=== Begin Enclosure ===

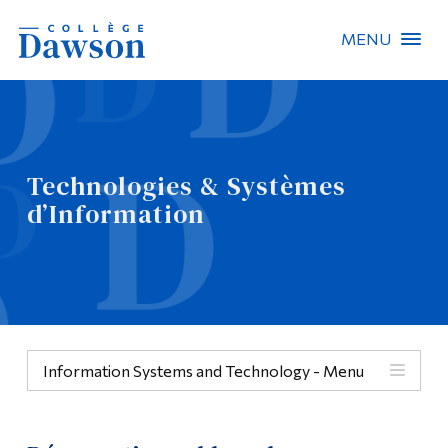
MENU
Recherche sur le site
Recherche de personnes
Technologies & Systèmes
EN
d’Information
À propos de Dawson
Carrières
Omnivox
Information Systems and Technology - Menu
Liens rapides
Contact
Menu
Informations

=== End Enclosure ===

- _TASK GOAL_:
Your answer must be the records exactly as they stand, with no pictures in it.

- _YOUR RESPONSE_:
MENU
Recherche sur le site
Recherche de personnes
Technologies & Systèmes
EN
d’Information
À propos de Dawson
Carrières
Omnivox
Information Systems and Technology - Menu
Liens rapides
Contact
Menu
Informations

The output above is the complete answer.